Problem: Set down each entry exactly as given; pictures should not appear in the copy.

The data:
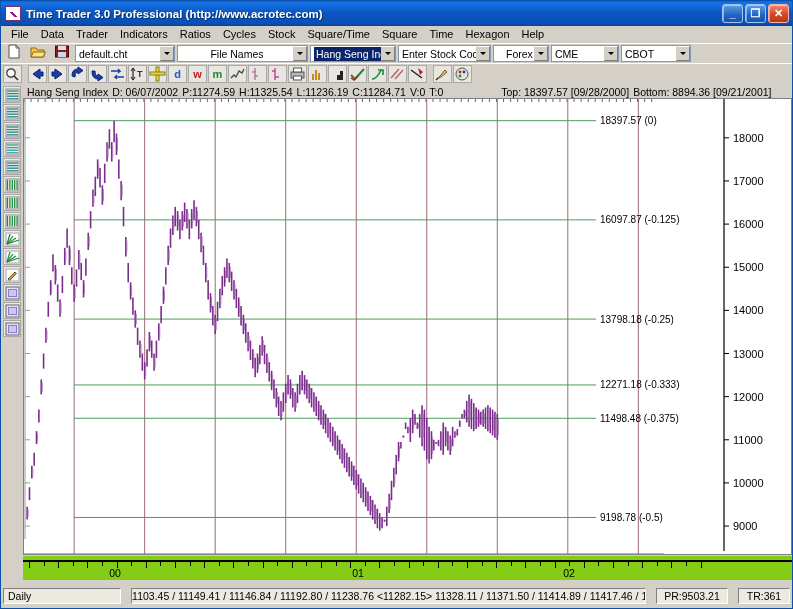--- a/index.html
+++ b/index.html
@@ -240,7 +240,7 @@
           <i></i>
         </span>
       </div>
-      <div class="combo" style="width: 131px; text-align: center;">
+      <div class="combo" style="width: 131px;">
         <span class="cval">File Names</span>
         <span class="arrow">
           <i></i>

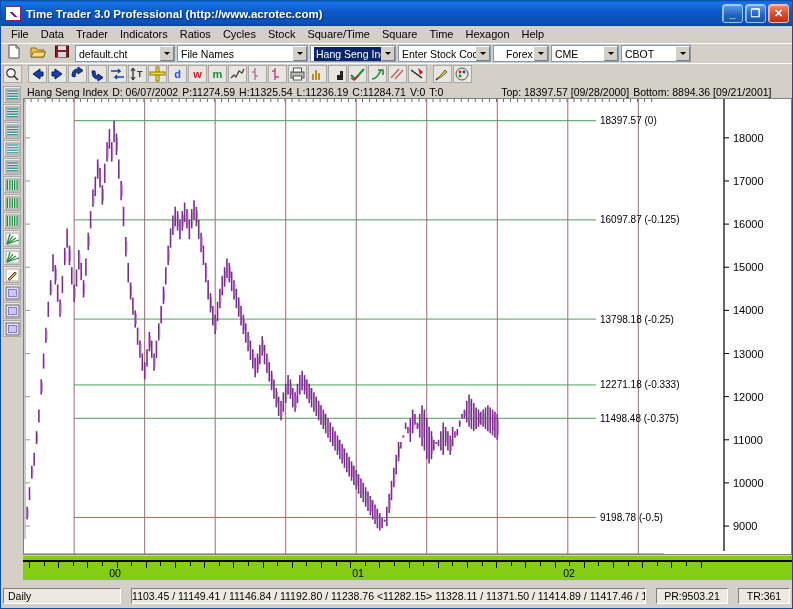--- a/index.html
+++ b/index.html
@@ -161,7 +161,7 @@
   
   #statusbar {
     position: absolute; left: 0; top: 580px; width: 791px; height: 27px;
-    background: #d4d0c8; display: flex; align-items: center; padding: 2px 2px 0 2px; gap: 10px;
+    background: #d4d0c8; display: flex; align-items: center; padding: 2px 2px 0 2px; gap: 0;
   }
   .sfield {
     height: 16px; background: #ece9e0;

Response box:
--- a/index.html
+++ b/index.html
@@ -240,7 +240,7 @@
           <i></i>
         </span>
       </div>
-      <div class="combo" style="width: 131px; text-align: center;">
+      <div class="combo" style="width: 131px;">
         <span class="cval">File Names</span>
         <span class="arrow">
           <i></i>

--- a/index.html
+++ b/index.html
@@ -161,7 +161,7 @@
   
   #statusbar {
     position: absolute; left: 0; top: 580px; width: 791px; height: 27px;
-    background: #d4d0c8; display: flex; align-items: center; padding: 2px 2px 0 2px; gap: 10px;
+    background: #d4d0c8; display: flex; align-items: center; padding: 2px 2px 0 2px; gap: 0;
   }
   .sfield {
     height: 16px; background: #ece9e0;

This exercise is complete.